╭─ Extrait à lire
Personne passée à une autre ligne d'évasion

Dernière mise à jour le 4 octobre 2018.

Allen Norman ROBINSON / 12038047
202 Fix Street, Burlington, Caroline du Nord, USA
Né le 15 juillet 1917 à Spartanburg, Caroline du Nord, USA / † le 21 février 1967 à Mebane, Caroline du Nord, USA
S/Sgt, USAAF 306 Bomber Group 367 Bomber Squadron, mitrailleur dorsal
Atterri près de Saint-Gilles-les-Bois, au Nord-Est de Guingamp, Côtes-du-Nord (actuellement Cotes d'Armor), France.
Boeing B-17F-40-Bo Forteresse Volante N° série : 42-5175 Immatriculation : GY- ?, abattu par la Flak et des chasseurs le 16 février 1943 lors d'une mission sur les installations portuaires de Saint-Nazaire
Ecrasé soit dans la Manche au large des Sept Isles, soit près de Saint-Gilles-les-Bois, Côtes-du-Nord (actuellement Cotes d'Armor), France.
╰─
Consigne |
Poursuivez la fiche consacrée à Allen Norman Robinson à partir de l'endroit où elle s'arrête. Les enregistrements constituent un matériau distinct de la fiche sur Allen Norman Robinson.
╭─ Données enregistrées
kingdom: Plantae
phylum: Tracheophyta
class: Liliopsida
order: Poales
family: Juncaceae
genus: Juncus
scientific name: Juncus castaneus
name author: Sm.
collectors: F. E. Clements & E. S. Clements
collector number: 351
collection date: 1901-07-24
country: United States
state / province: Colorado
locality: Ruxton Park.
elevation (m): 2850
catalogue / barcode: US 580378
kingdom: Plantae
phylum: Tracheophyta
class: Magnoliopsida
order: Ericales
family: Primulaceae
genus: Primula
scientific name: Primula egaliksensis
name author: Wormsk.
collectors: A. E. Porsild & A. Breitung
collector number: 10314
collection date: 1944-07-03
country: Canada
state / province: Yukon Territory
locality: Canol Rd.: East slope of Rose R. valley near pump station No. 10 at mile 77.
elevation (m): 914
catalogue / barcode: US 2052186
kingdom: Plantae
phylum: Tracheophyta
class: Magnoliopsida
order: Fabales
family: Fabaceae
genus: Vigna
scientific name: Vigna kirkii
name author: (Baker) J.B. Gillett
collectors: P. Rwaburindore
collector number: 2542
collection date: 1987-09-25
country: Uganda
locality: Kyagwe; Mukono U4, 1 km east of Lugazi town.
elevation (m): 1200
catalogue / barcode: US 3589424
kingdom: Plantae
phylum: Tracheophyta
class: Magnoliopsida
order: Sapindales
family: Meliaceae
╰─
Réponse |
Durée : 7 mois.
Passage des Pyrénées en septembre 1943.

Informations complémentaires :

Rapport de perte d'équipage MACR 15471. Rapport d'évasion E&E 103 disponible en ligne.

L'appareil décolle de Thurleigh et immédiatement après le largage des bombes, l'appareil piloté par le 1st Lt Joseph A. Downing est touché par la Flak dans deux moteurs. Des chasseurs allemands attaquent la formation et détruisent un troisième moteur, obligeant le pilote à descendre son avion de 3000 m à seulement 1200 m pour profiter d'une couche de nuages à cette altitude. Il parvient ainsi à échapper aux chasseurs avant de donner l'ordre d'évacuer l'appareil, qu'il oriente, selon une version, cap Sud-Est après avoir fait demi-tour à hauteur des Sept-Îles, selon une autre, en direction de la Manche sur pilote automatique (version reprise dans le rapport du copilote Kelly et qui est vraisemblablement la bonne).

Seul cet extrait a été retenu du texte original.